On Wednesday, 16 March 2016 at 20:08:40 UTC, Suliman wrote:
I can't understand how to get works delegates works from this
doc http://vibed.org/api/vibe.http.client/requestHTTP
I see example, but when I am looking on Prototypes I really
can't figure how to use them.
For example what does this mean:
scope void delegate(scope HTTPClientRequest) requester,
it's function that point to method inside class?
No, its a delegate, essentially a fat pointer bundling a function
and a context together.
It can be a pointer to a class member, e.g.
`&myHandler.sendHttpRequest`, but it can also
be a literal using the context of the function:
```
void foo ()
{
string foo;
scope requester = (scope HTTPClientRequest req) {
req.header["foo"] = foo; }
requestHTTP("http://google.com", requester);
}
```
By default, `delegate`s are allocated on the heap (GC-allocated).

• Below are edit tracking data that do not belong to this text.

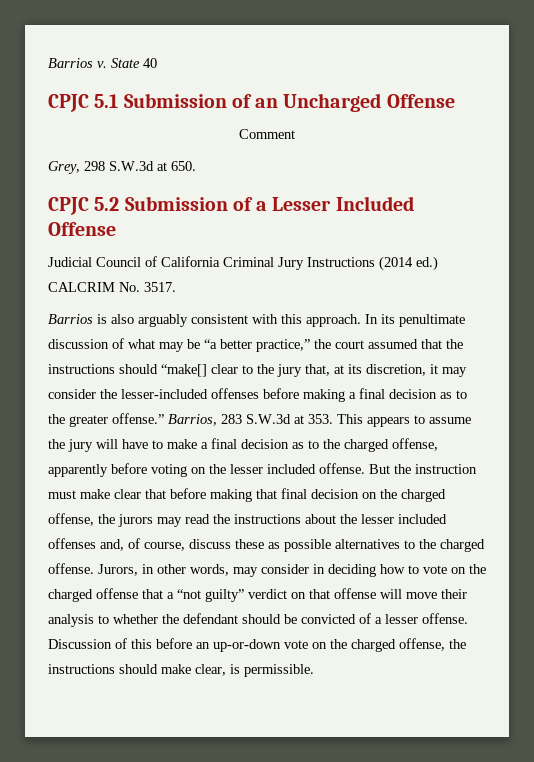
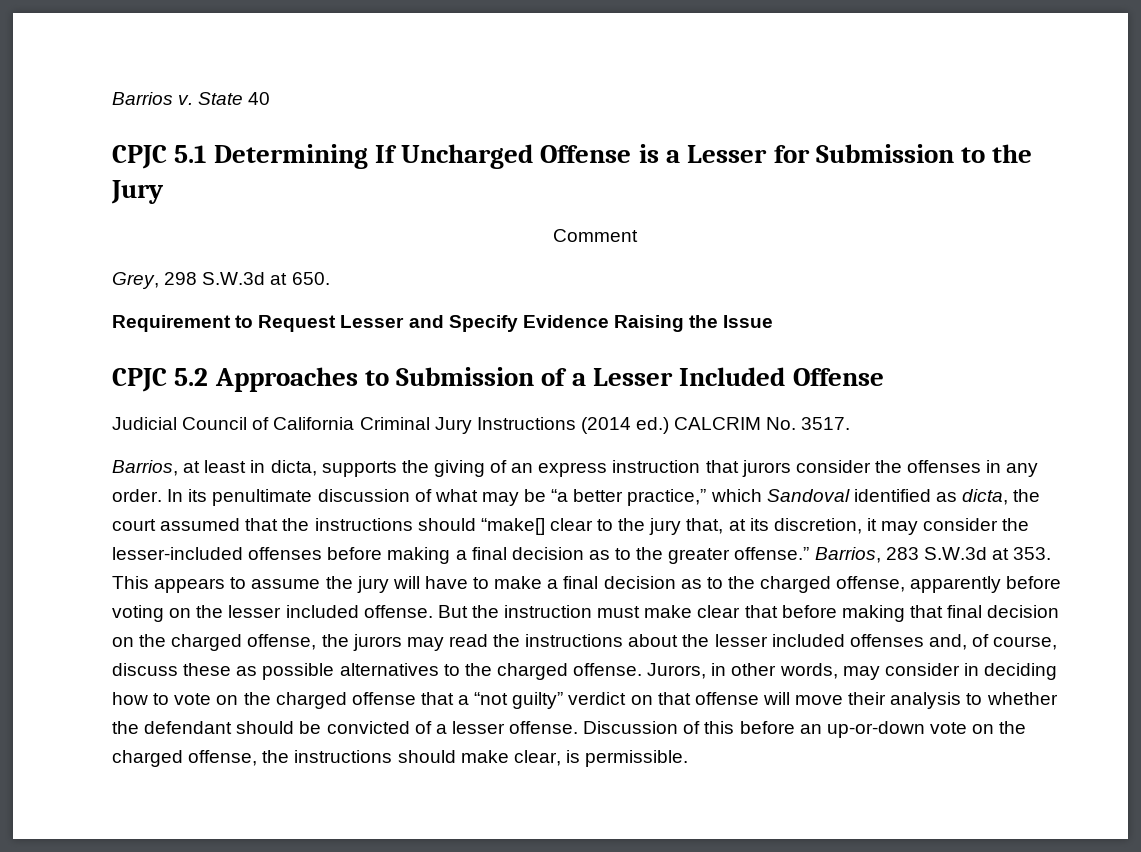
[123,93,279,108] Submission of an -> [213,144,397,169] Determining If
(455, 101) none -> [638,144,1033,163] [111,180,164,204] is a Lesser for Submission to the Jury
(196, 166) none -> [112,315,774,332] // Requirement to Request Lesser and Specify Evidence Raising the Issue
(120, 204) none -> [214,367,389,392] Approaches to
[48,314,361,327] Barrios is also arguably consistent with this approach. -> [112,460,1039,477] [112,489,162,502] Barrios, at least in dicta, supports the giving of an express instruction that jurors consider the offenses in any order.
(310, 345) none -> [710,489,1009,505] which Sandoval identified as dicta,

`scope` delegate means its allocated on the stack (which also
means that if you return a `scope delegate`, you'll get random
behaviour / segfault because your context points to an
invalidated stack frame).
Why I can not call it like:
requestHTTP(url,
scope req,
scope res);
I am getting error:
Error: expression expected, not 'scope'
Error: found 'req' when expecting ','
Error: expression expected, not ','
Error: found 'scope' when expecting ','
---
You have two usage of `scope` here. First a `scope delegate`
which is used to avoid memory allocation. This `scope delegate`
takes parameter: the requester takes a request object (what will
be send to the server), and the receiver takes a response object
(what has been read from the connection as the response). Those
object are marked as `scope`, which means the memory will be
destroyed when you exit the `delegate`s. That's also to reduce
memory allocation. If you want to save anything (like some
headers value), you have to [i]dup it.
Is it's optional parameter?
scope void delegate(scope HTTPClientRequest) requester =
cast(void delegate(scope HTTPClientRequest req))null
so I can place instead in just `null`?
Yes. The reason for the various overloads is performance vs
convenience.
If you provide both requester and receiver, you can process
request with a minimal amount of memory allocation. However, if
you take the overload that returns an `HTTPClientResponse`, then
it will have to allocate it (as well as all the data inside).